Page images and extracted text:
-=-=-=-=-
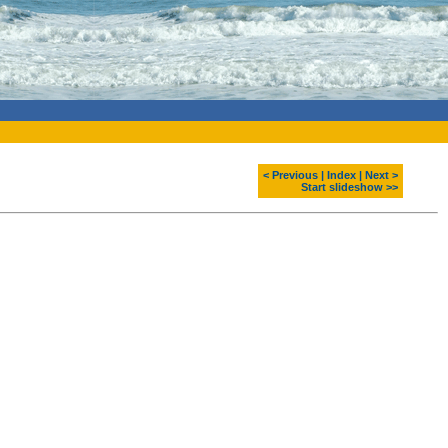
< Previous
|
Index
|
Next >
Start slideshow >>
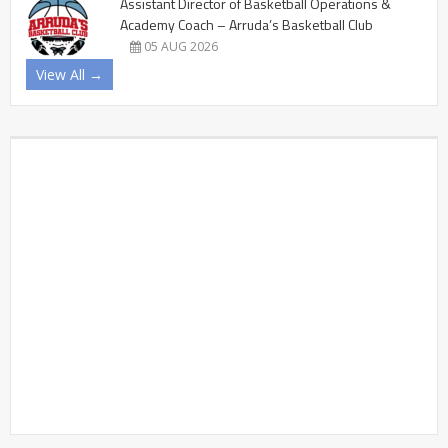
Assistant Director of Basketball Operations &
Academy Coach – Arruda’s Basketball Club
05 AUG 2026
View All →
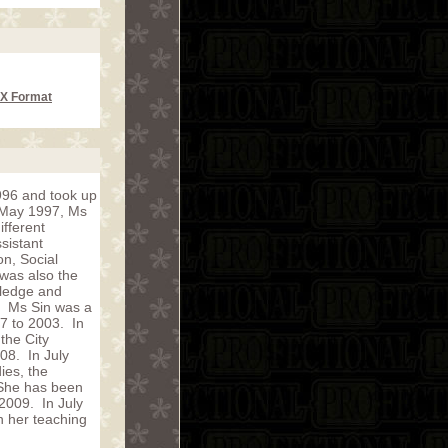
CX Format
996 and took up
n May 1997, Ms
fferent
sistant
on, Social
was also the
wledge and
r. Ms Sin was a
97 to 2003. In
the City
08. In July
ies, the
 She has been
 2009. In July
n her teaching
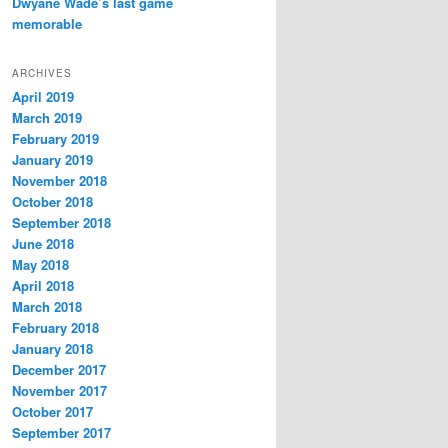
Dwyane Wade’s last game
memorable
ARCHIVES
April 2019
March 2019
February 2019
January 2019
November 2018
October 2018
September 2018
June 2018
May 2018
April 2018
March 2018
February 2018
January 2018
December 2017
November 2017
October 2017
September 2017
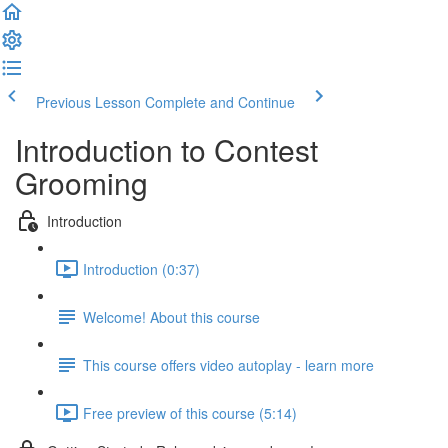
Previous Lesson
Complete and Continue
Introduction to Contest
Grooming
Introduction
Introduction (0:37)
Welcome! About this course
This course offers video autoplay - learn more
Free preview of this course (5:14)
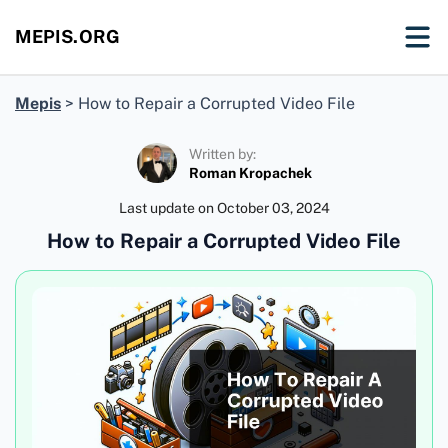
MEPIS.ORG
Mepis
>
How to Repair a Corrupted Video File
Written by:
Roman Kropachek
Last update on
October 03, 2024
How to Repair a Corrupted Video File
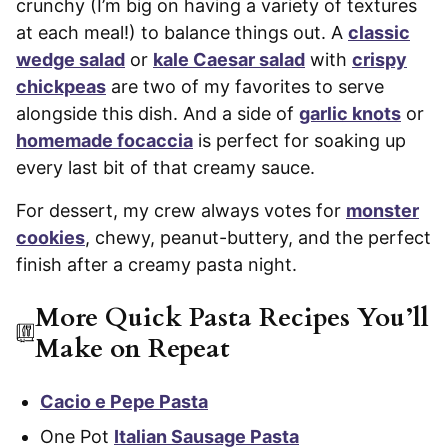
crunchy (I’m big on having a variety of textures
at each meal!) to balance things out. A
classic
wedge salad
or
kale Caesar salad
with
crispy
chickpeas
are two of my favorites to serve
alongside this dish. And a side of
garlic knots
or
homemade focaccia
is perfect for soaking up
every last bit of that creamy sauce.
For dessert, my crew always votes for
monster
cookies
, chewy, peanut-buttery, and the perfect
finish after a creamy pasta night.
More Quick Pasta Recipes You’ll
Make on Repeat
Cacio e Pepe Pasta
One Pot
Italian Sausage Pasta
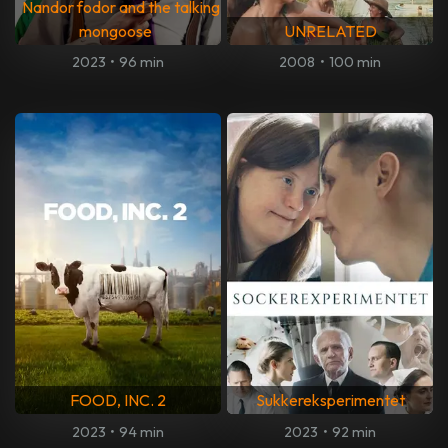
Nandor fodor and the talking
mongoose
UNRELATED
2023
•
96 min
2008
•
100 min
FOOD, INC. 2
Sukkereksperimentet
2023
•
94 min
2023
•
92 min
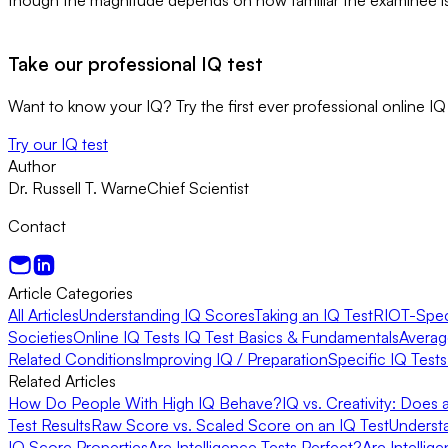
Take our professional IQ test
Want to know your IQ? Try the first ever professional online IQ 
Try our IQ test
Author
Dr. Russell T. Warne
Chief Scientist
Contact
Article Categories
All Articles
Understanding IQ Scores
Taking an IQ Test
RIOT-Speci
Societies
Online IQ Tests
IQ Test Basics & Fundamentals
Averag
Related Conditions
Improving IQ / Preparation
Specific IQ Test
Related Articles
How Do People With High IQ Behave?
IQ vs. Creativity: Does
Test Results
Raw Score vs. Scaled Score on an IQ Test
Underst
IQ Score Properties
Are Intelligence Tests Perfect?
Are Intellig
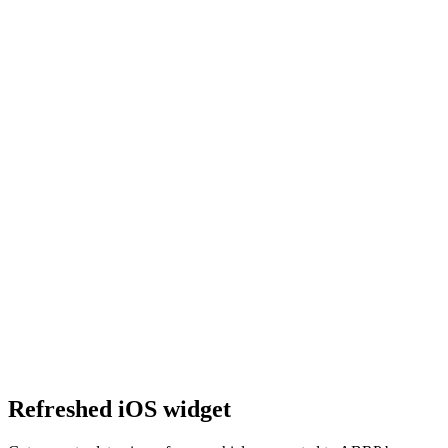
Refreshed iOS widget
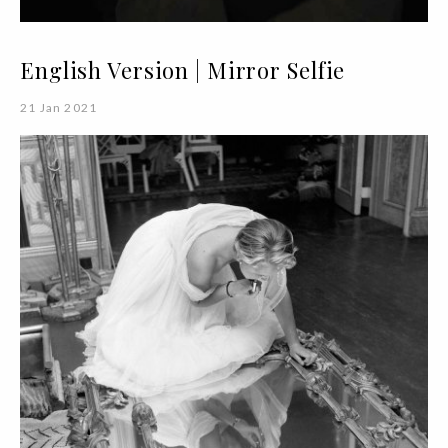
English Version | Mirror Selfie
21 Jan 2021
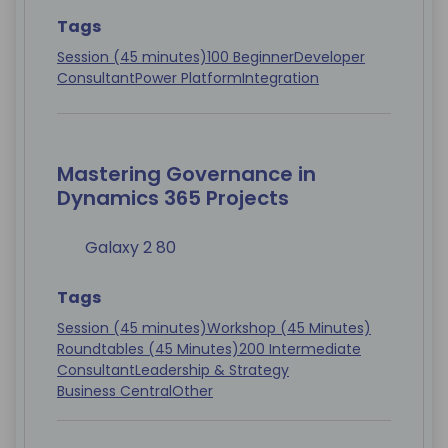
Tags
Session (45 minutes)
100 Beginner
Developer
Consultant
Power Platform
Integration
Mastering Governance in
Dynamics 365 Projects
Galaxy 2 80
Tags
Session (45 minutes)
Workshop (45 Minutes)
Roundtables (45 Minutes)
200 Intermediate
Consultant
Leadership & Strategy
Business Central
Other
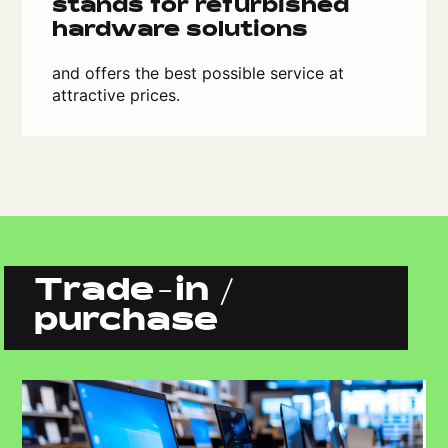
stands for refurbished
hardware solutions
and offers the best possible service at
attractive prices.
Trade-in /
purchase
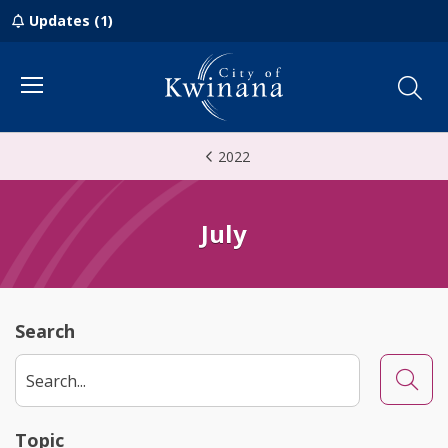
Updates (1)
Menu
2022
July
Search
Searc
Topic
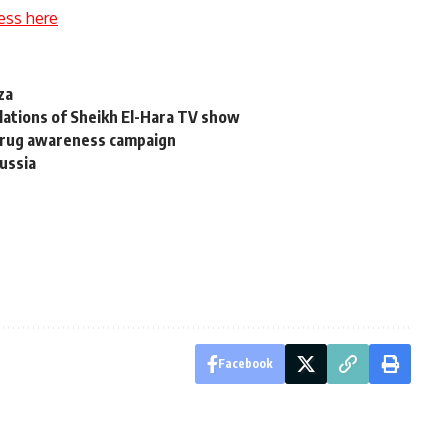
ess here
za
olations of Sheikh El-Hara TV show
 drug awareness campaign
ussia
Facebook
-=-=-=-=-
**JOB:**
Output the part of the listing that starts with the line containing "stands for refurbished" and continues through the end of the listing as a Markdown table with the columns Row and Line. Leave out blank lines and the pictures.

**SOLVED PROBLEM:**
| Row | Line |
|---|---|
| 1 | stands for refurbished |
| 2 | hardware solutions |
| 3 | and offers the best possible service at |
| 4 | attractive prices. |
| 5 | Trade-in / |
| 6 | purchase |
| 7 | Updates (1) |
| 8 | Menu |
| 9 | 2022 |
| 10 | July |
| 11 | Search |
| 12 | Searc |
| 13 | Topic |
| 14 | ess here |
| 15 | za |
| 16 | olations of Sheikh El-Hara TV show |
| 17 |  drug awareness campaign |
| 18 | ussia |
| 19 | Facebook |